Namun dunia di luar sana terus memanggil. Ada yang tergoda menjadi “ustadz seleb”, ada yang menjual identitas kesantrian seperti menjual merek dagang: jubah baru, tetapi tanpa ruh lama. Dan di antara itu semua, pesantren tetap berdiri dalam diam, seperti bumi yang terus berputar tanpa perlu diberitahu arah kiblatnya.
Ketika matahari pagi mulai menembus celah genting, seorang santri menutup kitabnya perlahan, mencium sampulnya dengan takzim. Di wajahnya terpancar damai, meski perutnya belum tentu kenyang. Ia tahu bahwa kesetiaan bukan sekadar kata, melainkan jalan panjang penuh debu, yang kadang sunyi, tetapi pasti menuju cahaya.

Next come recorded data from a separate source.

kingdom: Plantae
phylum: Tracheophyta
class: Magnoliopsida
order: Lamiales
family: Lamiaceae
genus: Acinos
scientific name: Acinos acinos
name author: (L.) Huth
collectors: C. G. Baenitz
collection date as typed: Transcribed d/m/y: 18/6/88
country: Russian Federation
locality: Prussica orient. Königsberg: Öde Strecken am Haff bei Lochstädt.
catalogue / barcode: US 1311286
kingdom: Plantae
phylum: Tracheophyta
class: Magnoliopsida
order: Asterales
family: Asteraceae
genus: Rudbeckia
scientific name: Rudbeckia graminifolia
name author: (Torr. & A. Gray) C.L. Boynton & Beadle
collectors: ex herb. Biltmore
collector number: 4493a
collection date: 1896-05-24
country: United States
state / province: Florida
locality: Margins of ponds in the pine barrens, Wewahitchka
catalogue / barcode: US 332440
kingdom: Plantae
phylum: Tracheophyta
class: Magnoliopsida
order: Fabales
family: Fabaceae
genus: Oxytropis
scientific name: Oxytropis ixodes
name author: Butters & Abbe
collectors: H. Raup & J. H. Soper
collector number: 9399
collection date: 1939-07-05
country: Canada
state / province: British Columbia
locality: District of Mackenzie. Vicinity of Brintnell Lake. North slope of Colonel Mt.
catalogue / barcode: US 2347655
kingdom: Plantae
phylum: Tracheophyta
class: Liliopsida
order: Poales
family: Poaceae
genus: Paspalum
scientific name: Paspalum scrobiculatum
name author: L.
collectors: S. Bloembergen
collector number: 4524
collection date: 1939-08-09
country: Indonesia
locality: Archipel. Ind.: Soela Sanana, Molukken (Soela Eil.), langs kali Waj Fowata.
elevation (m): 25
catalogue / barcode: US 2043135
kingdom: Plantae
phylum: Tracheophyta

Mungkin hanya di tempat seperti pesantren inilah manusia masih belajar arti paling dalam dari kalimat yang kerap dilupakan zaman: bahwa kesetiaan adalah bentuk tertinggi dari cinta, dan cinta sejati selalu menuntut pengorbanan yang diam.
Dan seperti dawuh dalam Ta‘līm al-Muta‘allim, bab Fī Niyyah:
قَالَ بَعْضُ الْحُكَمَاءِ: مَنْ طَلَبَ الْعِلْمَ لِغَيْرِ اللهِ فَهُوَ مَكْرُوهٌ عَلَيْهِ، وَمَنْ طَلَبَهُ لِلهِ فَهُوَ مَقْبُولٌ مَرْضِيٌّ
Sebagian hukama berkata: Barang siapa menuntut ilmu bukan karena Allah, maka ia dibenci karenanya. Dan barang siapa menuntut ilmu karena Allah, maka ia diterima dan diridhai.
Kesetiaan sejati tidak mencari sorot mata manusia, sebab cukup jika Allah yang menatapnya dengan ridha.